Derivatives

Let \(\mathrm{M}\) be a differential manifold with \(\dim \mathrm{M} = n \in \mathbb{N}\) used throughout the section. Let \(\mathrm{TM}\) and \(\mathrm{T^*M}\) denote the tangent and cotangent bundle, \(V\) and \(V^*\) the fiber and dual fiber bundle and \(\mathscr{B}\) the tensor fiber bundle.

Lie derivative

Definition 1: the Lie derivative on a section of a tangent bundle \(\mathscr{L}: \Gamma(\mathrm{TM}) \times \Gamma(\mathrm{TM}) \to \Gamma(\mathrm{TM})\) is a map defined by

\[ \mathscr{L}_\mathbf{w} \mathbf{v} = \mathbf{w} \circ \mathbf{v} - \mathbf{v} \circ \mathbf{w} = [\mathbf{w}, \mathbf{v}], \]

for all \(\mathbf{w}, \mathbf{v} \in \Gamma(\mathrm{TM})\).

In which the bracket formulation is also referred to as the Lie bracket.
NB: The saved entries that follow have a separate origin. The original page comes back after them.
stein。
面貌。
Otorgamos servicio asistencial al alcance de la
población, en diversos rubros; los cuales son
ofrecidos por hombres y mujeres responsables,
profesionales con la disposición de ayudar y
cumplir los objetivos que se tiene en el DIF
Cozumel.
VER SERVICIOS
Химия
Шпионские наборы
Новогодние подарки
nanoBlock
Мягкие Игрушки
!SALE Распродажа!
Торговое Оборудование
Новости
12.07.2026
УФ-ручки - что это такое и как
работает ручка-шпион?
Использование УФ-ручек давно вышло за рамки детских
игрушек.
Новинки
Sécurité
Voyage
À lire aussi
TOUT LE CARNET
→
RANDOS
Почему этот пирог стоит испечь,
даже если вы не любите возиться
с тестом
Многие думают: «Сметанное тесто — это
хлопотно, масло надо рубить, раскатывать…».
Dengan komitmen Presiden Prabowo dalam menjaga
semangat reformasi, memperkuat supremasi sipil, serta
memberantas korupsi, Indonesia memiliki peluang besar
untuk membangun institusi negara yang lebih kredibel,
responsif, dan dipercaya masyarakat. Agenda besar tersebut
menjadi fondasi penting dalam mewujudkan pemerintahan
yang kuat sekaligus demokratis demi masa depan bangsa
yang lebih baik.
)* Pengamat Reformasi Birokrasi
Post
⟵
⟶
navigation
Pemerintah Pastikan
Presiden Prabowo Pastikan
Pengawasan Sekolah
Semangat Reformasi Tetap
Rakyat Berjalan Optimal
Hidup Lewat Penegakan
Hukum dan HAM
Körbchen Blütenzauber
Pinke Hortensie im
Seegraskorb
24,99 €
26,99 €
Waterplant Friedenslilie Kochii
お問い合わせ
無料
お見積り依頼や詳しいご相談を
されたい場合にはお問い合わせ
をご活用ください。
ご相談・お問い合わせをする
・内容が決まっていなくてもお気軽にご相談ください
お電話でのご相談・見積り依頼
Proposition 1: the Lie derivative can be decomposed into

\[ \mathscr{L}_\mathbf{w} \mathbf{v} = \mathscr{L}_\mathbf{w}^i \mathbf{v} \partial_i = (w^j \partial_j v^i - v^j \partial_j w^i) \partial_i, \]
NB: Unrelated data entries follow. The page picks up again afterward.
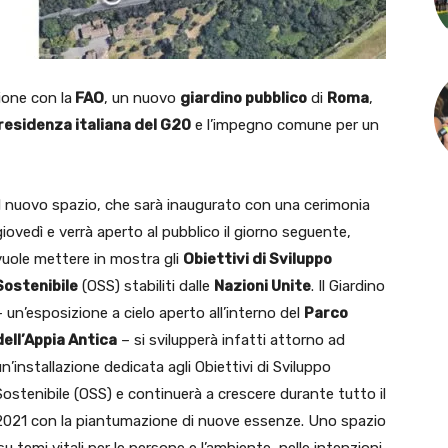
one con la
FAO
, un nuovo
giardino pubblico
di
Roma
,
residenza italiana del G20
e l’impegno comune per un
Il nuovo spazio, che sarà inaugurato con una cerimonia
giovedì e verrà aperto al pubblico il giorno seguente,
vuole mettere in mostra gli
Obiettivi di Sviluppo
Sostenibile
(OSS) stabiliti dalle
Nazioni Unite
. Il Giardino
– un’esposizione a cielo aperto all’interno del
Parco
dell’Appia Antica
– si svilupperà infatti attorno ad
un’installazione dedicata agli Obiettivi di Sviluppo
Sostenibile (OSS) e continuerà a crescere durante tutto il
2021 con la piantumazione di nuove essenze. Uno spazio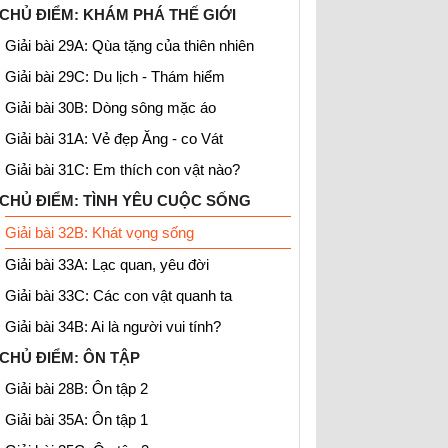
CHỦ ĐIỂM: KHÁM PHÁ THẾ GIỚI
Giải bài 29A: Qùa tặng của thiên nhiên
Giải bài 29C: Du lịch - Thám hiểm
Giải bài 30B: Dòng sông mặc áo
Giải bài 31A: Vẻ đẹp Ăng - co Vát
Giải bài 31C: Em thích con vật nào?
CHỦ ĐIỂM: TÌNH YÊU CUỘC SỐNG
Giải bài 32B: Khát vọng sống
Giải bài 33A: Lạc quan, yêu đời
Giải bài 33C: Các con vật quanh ta
Giải bài 34B: Ai là người vui tính?
CHỦ ĐIỂM: ÔN TẬP
Giải bài 28B: Ôn tập 2
Giải bài 35A: Ôn tập 1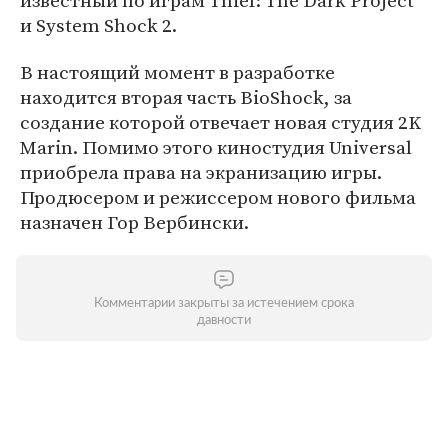
известный по играм Thief: The Dark Project
и System Shock 2.
В настоящий момент в разработке
находится вторая часть BioShock, за
создание которой отвечает новая студия 2K
Marin. Помимо этого киностудия Universal
приобрела права на экранизацию игры.
Продюсером и режиссером нового фильма
назначен Гор Вербински.
Комментарии закрыты за истечением срока
давности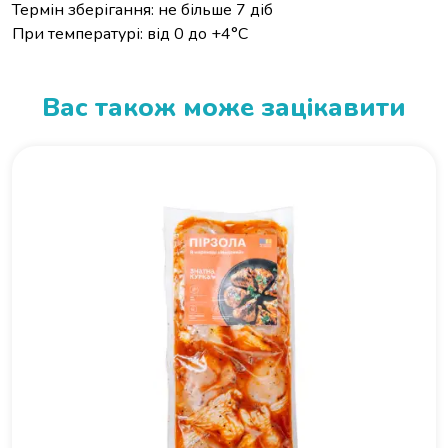
Термін зберігання: не більше 7 діб
При температурі: від 0 до +4°C
Вас також може зацікавити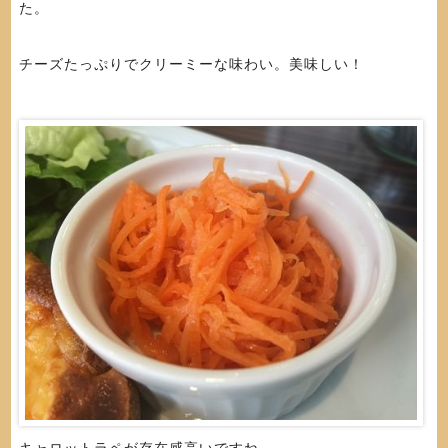
た。
チーズたっぷりでクリーミーな味わい。美味しい！
キャロットラペが存在感高いですね。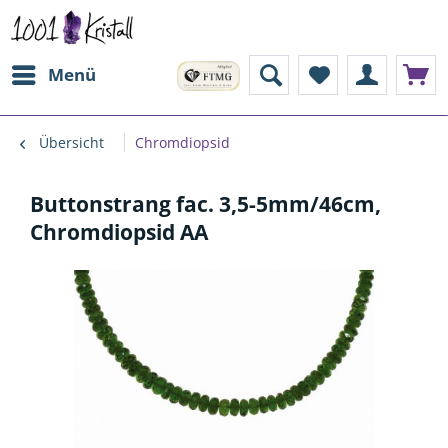
Menü
Übersicht
Chromdiopsid
Buttonstrang fac. 3,5-5mm/46cm,
Chromdiopsid AA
for all \(\mathbf{w}, \mathbf{v} \in \Gamma(\mathrm{TM})\).

Proof:

Will be added later.

Exterior derivative

Definition 2: the exterior derivative \(d: \Gamma \big(\bigwedge_k(\mathrm{T}\mathrm{M}) \big) \to \Gamma \big(\bigwedge_{k+1}(\mathrm{T}\mathrm{M}) \big)\) of a \(k\)-form field, \(k \in \mathbb{N}[k \leq n]\) is the \((k+1)\)-form field

\[ \begin{align*} d \bm{\omega} &= d \omega_{|i_1 \dots i_k|} \wedge dx^{i_1} \wedge \dots \wedge dx^{i_k}, \\ &= \partial_j \omega_{|i_1 \dots i_k|} dx^j \wedge dx^{i_1} \wedge \dots \wedge dx^{i_k}, \end{align*} \]

for all \(\bm{\omega} \in \Gamma \big(\bigwedge_k(\mathrm{T}\mathrm{M}) \big)\).
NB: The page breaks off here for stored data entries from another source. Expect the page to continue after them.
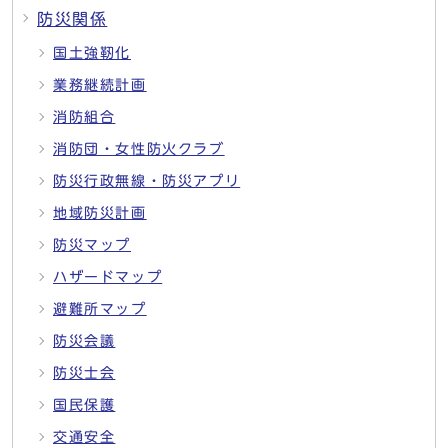
防災関係
国土強靭化
業務継続計画
消防組合
消防団・女性防火クラブ
防災行政無線・防災アプリ
地域防災計画
防災マップ
ハザードマップ
避難所マップ
防災会議
防災士会
国民保護
交通安全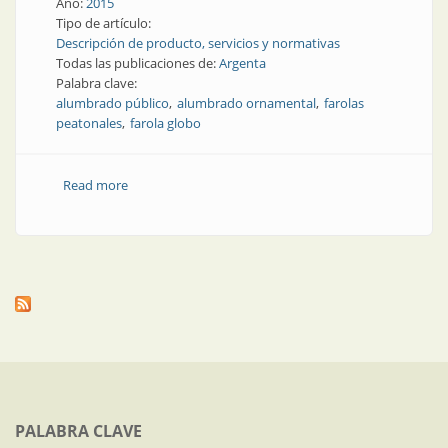
Año:
2015
Tipo de artículo:
Descripción de producto, servicios y normativas
Todas las publicaciones de:
Argenta
Palabra clave:
alumbrado público
alumbrado ornamental
farolas
peatonales
farola globo
Read more
about Producto | Calles y plazas más bonitas con
alumbrado ornamental
PALABRA CLAVE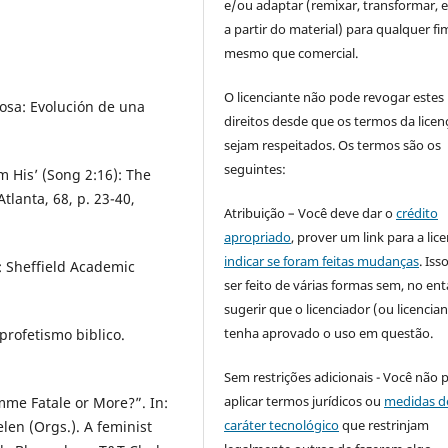
e/ou adaptar (remixar, transformar, e 
a partir do material) para qualquer fi
mesmo que comercial.
O licenciante não pode revogar estes
osa: Evolución de una
direitos desde que os termos da licen
sejam respeitados. Os termos são os
seguintes:
 His’ (Song 2:16): The
lanta, 68, p. 23-40,
Atribuição – Você deve dar o
crédito
apropriado
, prover um link para a lic
indicar se foram feitas mudanças
. Is
: Sheffield Academic
ser feito de várias formas sem, no ent
sugerir que o licenciador (ou licencian
tenha aprovado o uso em questão.
 profetismo biblico.
Sem restrições adicionais - Você não 
aplicar termos jurídicos ou
medidas d
me Fatale or More?”. In:
caráter tecnológico
que restrinjam
en (Orgs.). A feminist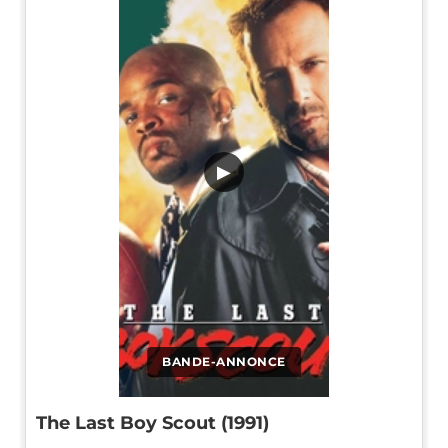
▶
BANDE-ANNONCE
The Last Boy Scout (1991)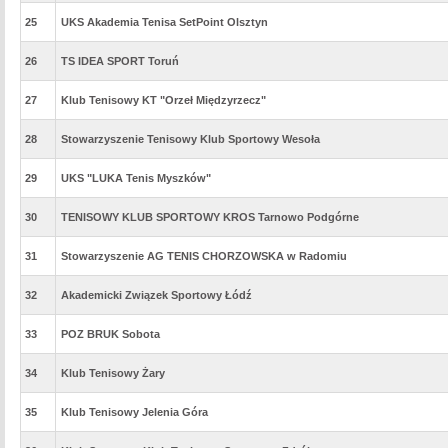
25
UKS Akademia Tenisa SetPoint Olsztyn
26
TS IDEA SPORT Toruń
27
Klub Tenisowy KT "Orzeł Międzyrzecz"
28
Stowarzyszenie Tenisowy Klub Sportowy Wesoła
29
UKS "LUKA Tenis Myszków"
30
TENISOWY KLUB SPORTOWY KROS Tarnowo Podgórne
31
Stowarzyszenie AG TENIS CHORZOWSKA w Radomiu
32
Akademicki Związek Sportowy Łódź
33
POZ BRUK Sobota
34
Klub Tenisowy Żary
35
Klub Tenisowy Jelenia Góra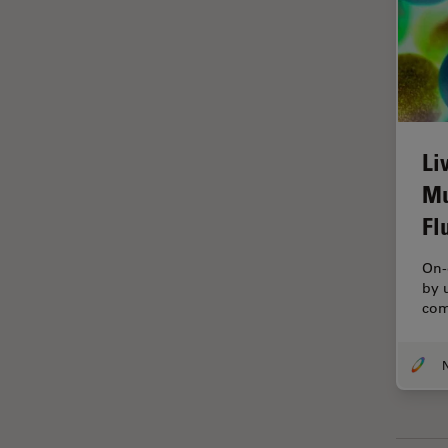
ライブセルイメージング
ラベルフリー
レーザーマイクロダイセクショ
ン（LMD）
レーザー誘起ブレークダウン分
Li
光法(LIBS)
Mu
ワイドフィールド顕微鏡
Fl
人工知能
位相差顕微鏡
On-
by 
偏光
com
光コヒーレンス トモグラフィ
（OCT）
光学系
光学顕微鏡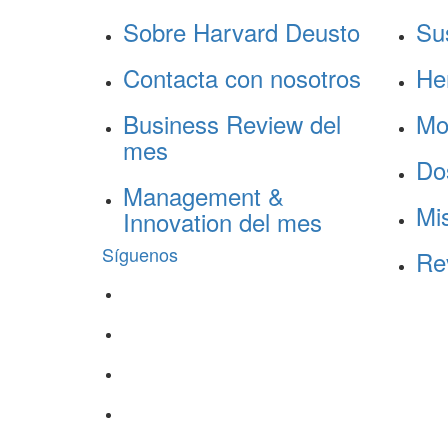
Sobre Harvard Deusto
Su
Contacta con nosotros
He
Business Review del
Mo
mes
Do
Management &
Mis
Innovation del mes
Síguenos
Re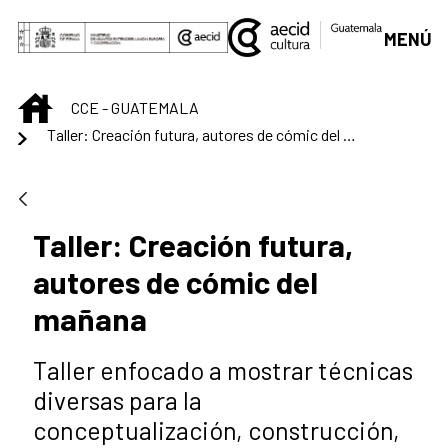
Saltar al contenido principal
MENÚ
INICIO
CCE - GUATEMALA
Taller: Creación futura, autores de cómic del mañana
Taller: Creación futura,
autores de cómic del
mañana
Taller enfocado a mostrar técnicas
diversas para la
conceptualización, construcción,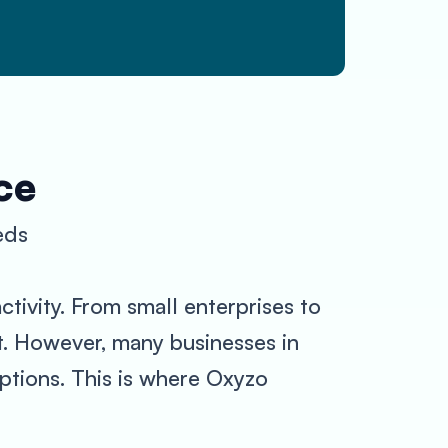
ce
eds
ctivity. From small enterprises to
t. However, many businesses in
options. This is where Oxyzo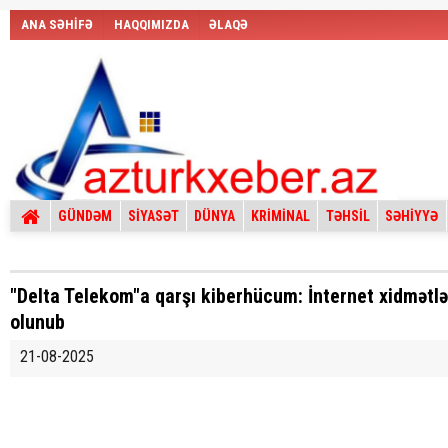
ANA SƏHİFƏ
HAQQIMIZDA
ƏLAQƏ
GÜNDƏM
SİYASƏT
DÜNYA
KRİMİNAL
TƏHSİL
SƏHİYYƏ
"Delta Telekom"a qarşı kiberhücum: İnternet xidmətl
olunub
21-08-2025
From the definition of the exterior definition the following results arises.

Theorem 1: we have that

1. \(\forall\bm{\omega} \in \Gamma \big(\bigwedge_n(\mathrm{T}\mathrm{M}) \big): d \bm{\omega} = \mathbf{0}\),
2. \(\forall\bm{\omega} \in \Gamma \big(\bigwedge_k(\mathrm{T}\mathrm{M}) \big), k \in \mathbb{N}[k \leq n]: d^2 \bm{\omega} = \mathbf{0}\).

Proof:

Will be added later.

Hodge star operator

Definition 3: the hodge star operator \(*: \Gamma \big(\bigwedge_k(\mathrm{T}\mathrm{M}) \big) \to \Gamma \big(\bigwedge_{n-k}(\mathrm{T}\mathrm{M}) \big)\) with \(k \in \mathbb{N}[k \leq n]\) has the following properties

1. \(\forall \bm{\omega} \in \Gamma \big(\bigwedge_0(\mathrm{T}\mathrm{M}) \big): * \bm{\omega} = \bm{\epsilon}\),
2. \(* (dx^{i_1} \wedge \dots \wedge dx^{i_k}) = \bm{\epsilon} \lrcorner \mathbf{g}^{-1}(dx^{i_1}) \lrcorner \dots \lrcorner \mathbf{g}^{-1}(dx^{i_k})\),

for all \(dx^{i_1} \wedge \dots \wedge dx^{i_k} \in \Gamma \big(\bigwedge_k(\mathrm{T}\mathrm{M}) \big)\) with \(\bm{\epsilon}\) the Levi-Civita tensor \(\bm{\epsilon} \in \big(\bigwedge_n(\mathrm{T}\mathrm{M}) \big)\) and \(\mathbf{g}^{-1}: \Gamma(\mathrm{T}^*\mathrm{M}) \to \Gamma(\mathrm{T}\mathrm{M})\) the dual metric.